The new strategy was written with the notion of preventing further leaks by someone like Snowden, the former government contractor who told the world of U.S. surveillance programs on phone lines and the Internet.
For the first time, it includes seven “Principles of Professional Ethics for the Intelligence Community.” Those tenets — which include “truth,” “lawfulness,” and “integrity” — are intended as a “standard of ethical conduct expected of all intelligence community personnel.”
“I believe, if we keep these in front of us, we can continue the crucial work in support of our senior policy makers while we also increase transparency and protect privacy and civil liberties,” Clapper said.
The document also finds that global power is “becoming more diffuse.”
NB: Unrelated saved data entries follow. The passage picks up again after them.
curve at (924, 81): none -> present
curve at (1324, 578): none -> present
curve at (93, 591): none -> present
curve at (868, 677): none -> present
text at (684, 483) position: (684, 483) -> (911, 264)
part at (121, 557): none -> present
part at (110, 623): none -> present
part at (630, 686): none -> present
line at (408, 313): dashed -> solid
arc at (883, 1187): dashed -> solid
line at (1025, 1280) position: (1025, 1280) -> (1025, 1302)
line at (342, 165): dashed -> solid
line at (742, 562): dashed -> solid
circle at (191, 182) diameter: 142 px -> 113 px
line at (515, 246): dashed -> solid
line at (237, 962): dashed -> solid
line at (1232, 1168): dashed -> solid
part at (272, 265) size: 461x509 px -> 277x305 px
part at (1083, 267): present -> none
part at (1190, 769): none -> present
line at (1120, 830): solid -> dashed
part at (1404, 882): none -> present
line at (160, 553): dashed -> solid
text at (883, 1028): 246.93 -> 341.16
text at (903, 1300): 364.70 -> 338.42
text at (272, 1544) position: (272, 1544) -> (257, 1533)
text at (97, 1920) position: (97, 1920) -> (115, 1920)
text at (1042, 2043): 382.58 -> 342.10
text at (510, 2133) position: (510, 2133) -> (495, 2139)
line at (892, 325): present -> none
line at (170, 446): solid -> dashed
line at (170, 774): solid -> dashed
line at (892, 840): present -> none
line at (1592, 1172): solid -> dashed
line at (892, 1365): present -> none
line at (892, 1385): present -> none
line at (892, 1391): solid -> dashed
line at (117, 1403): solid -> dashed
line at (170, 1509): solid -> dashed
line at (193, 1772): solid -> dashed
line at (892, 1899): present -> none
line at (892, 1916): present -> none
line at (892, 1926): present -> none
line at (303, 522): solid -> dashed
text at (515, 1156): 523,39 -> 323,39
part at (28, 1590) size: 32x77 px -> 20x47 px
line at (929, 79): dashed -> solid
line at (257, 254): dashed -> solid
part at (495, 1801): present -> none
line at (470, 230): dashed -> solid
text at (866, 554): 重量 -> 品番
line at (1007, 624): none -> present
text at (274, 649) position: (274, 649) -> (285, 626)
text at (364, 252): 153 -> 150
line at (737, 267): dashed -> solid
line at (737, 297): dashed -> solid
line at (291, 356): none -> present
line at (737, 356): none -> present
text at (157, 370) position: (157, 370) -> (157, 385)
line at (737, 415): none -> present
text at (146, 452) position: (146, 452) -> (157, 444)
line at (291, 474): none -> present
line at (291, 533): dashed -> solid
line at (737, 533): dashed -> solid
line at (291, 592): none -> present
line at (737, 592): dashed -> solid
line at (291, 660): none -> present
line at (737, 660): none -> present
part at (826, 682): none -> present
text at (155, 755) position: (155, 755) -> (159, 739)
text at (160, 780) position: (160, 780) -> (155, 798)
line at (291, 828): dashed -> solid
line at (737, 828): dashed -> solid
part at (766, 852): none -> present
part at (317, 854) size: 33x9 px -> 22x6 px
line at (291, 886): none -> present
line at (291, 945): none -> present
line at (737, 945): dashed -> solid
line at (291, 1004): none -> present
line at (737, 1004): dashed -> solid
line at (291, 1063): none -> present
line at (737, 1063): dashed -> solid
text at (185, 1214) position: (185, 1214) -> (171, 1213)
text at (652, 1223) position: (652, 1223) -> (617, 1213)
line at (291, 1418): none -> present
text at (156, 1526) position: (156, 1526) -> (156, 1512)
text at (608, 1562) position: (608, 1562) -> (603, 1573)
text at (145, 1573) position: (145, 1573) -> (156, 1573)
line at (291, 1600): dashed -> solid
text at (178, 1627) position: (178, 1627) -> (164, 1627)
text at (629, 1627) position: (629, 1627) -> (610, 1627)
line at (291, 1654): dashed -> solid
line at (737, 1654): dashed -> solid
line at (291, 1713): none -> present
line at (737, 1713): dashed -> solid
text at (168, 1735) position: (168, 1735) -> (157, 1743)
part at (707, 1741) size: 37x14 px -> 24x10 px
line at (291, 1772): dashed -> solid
“New alignments and informal networks, outside of traditional power blocs and national governments, will increasingly have a significant impact in global affairs,” the assessment reads. “Competition for scarce resources such as food, water and energy is growing in importance as an intelligence issue as that competition exacerbates instability, and the constant advancements and globalization of technology will bring both benefits and challenges.”